Riding the AI Infrastructure Wave
Alarum's strategic pivot is not happening in a vacuum. It is a direct response to one of the most significant technological and economic shifts in a generation. The global AI infrastructure market is experiencing explosive growth, with some projections estimating it will surpass $200 billion by 2031. Spending on the full AI stack is forecast to exceed $2 trillion in 2026 alone.
This market is built on a simple premise: AI models are only as good as the data they are trained on. This has created a voracious, ongoing need for structured, reliable data from public online sources—the very service Alarum, through its subsidiary NetNut, is built to provide. The company's solutions, which include a vast network of IPs and proprietary data collection technology, are foundational for organizations ranging from hyperscalers to innovative AI startups.
By investing heavily in its infrastructure, Alarum is positioning itself to handle the massive scale required by modern LLM development, which can involve processing tens of petabytes of data monthly. This move up the value chain—from providing simple data access to offering curated, AI-ready datasets and a full-stack collection platform—is a calculated risk designed to create a more defensible, long-term competitive advantage.

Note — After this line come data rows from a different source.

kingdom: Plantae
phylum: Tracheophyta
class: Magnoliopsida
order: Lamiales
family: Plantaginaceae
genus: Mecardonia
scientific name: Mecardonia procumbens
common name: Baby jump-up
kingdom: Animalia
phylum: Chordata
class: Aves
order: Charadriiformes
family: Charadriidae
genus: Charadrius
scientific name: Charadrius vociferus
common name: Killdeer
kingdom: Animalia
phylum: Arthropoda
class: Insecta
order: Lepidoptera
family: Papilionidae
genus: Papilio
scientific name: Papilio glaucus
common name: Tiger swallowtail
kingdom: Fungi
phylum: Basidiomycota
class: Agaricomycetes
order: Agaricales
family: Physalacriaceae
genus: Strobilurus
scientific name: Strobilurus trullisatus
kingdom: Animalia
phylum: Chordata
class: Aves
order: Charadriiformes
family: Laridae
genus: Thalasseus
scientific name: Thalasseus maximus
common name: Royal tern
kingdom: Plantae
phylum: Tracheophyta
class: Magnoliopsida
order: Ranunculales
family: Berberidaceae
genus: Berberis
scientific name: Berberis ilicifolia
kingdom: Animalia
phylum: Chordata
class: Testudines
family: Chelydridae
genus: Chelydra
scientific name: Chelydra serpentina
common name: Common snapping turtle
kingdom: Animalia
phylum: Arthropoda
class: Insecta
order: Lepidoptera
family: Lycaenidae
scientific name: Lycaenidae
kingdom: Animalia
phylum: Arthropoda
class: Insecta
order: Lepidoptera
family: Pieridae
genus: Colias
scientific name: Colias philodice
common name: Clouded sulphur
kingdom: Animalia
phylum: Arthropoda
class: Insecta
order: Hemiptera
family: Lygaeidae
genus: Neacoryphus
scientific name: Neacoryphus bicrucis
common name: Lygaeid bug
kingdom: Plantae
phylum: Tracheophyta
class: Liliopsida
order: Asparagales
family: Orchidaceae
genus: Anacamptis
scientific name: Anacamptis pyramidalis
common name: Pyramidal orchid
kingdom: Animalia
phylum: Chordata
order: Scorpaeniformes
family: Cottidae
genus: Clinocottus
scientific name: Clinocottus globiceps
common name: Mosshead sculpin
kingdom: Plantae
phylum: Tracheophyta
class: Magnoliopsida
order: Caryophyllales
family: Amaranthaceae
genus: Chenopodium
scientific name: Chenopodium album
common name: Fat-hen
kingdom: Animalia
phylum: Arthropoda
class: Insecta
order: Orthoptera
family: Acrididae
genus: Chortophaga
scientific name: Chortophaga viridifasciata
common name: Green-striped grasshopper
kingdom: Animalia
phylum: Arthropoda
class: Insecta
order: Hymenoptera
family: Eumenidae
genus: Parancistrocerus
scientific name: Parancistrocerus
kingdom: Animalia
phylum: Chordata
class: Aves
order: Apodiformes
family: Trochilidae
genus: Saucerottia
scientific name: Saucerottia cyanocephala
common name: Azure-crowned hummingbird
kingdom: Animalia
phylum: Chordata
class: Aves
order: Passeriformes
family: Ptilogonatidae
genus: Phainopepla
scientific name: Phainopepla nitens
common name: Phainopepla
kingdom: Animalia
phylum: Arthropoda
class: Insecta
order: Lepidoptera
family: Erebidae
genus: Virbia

Navigating a Crowded and Complex Market
While the opportunity is immense, the competitive landscape is also formidable. In its core web data collection and proxy business, Alarum competes with established players like Oxylabs and Bright Data, which are known for their premium enterprise solutions. The broader data extraction market is dominated by large platforms such as Segment and Fivetran.
Alarum's strategy appears to be one of specialization. Rather than competing head-on across the entire data landscape, it is carving out a niche as a premier provider of the raw material for the AI economy. Its success will depend on its ability to continue differentiating its offerings through superior technology, speed, and a deep understanding of the unique data requirements of AI model developers.
As the company prepares to share its Q1 results, the investment community will be listening for more than just revenue and profit figures. They will seek insights into the company's competitive positioning, the stickiness of its new AI customers, and the long-term outlook for gross margins. The May 28th conference call will be a crucial opportunity for management to reinforce the narrative that the current financial trade-offs are a necessary and wise investment in becoming an indispensable player in the data infrastructure that powers the future of artificial intelligence.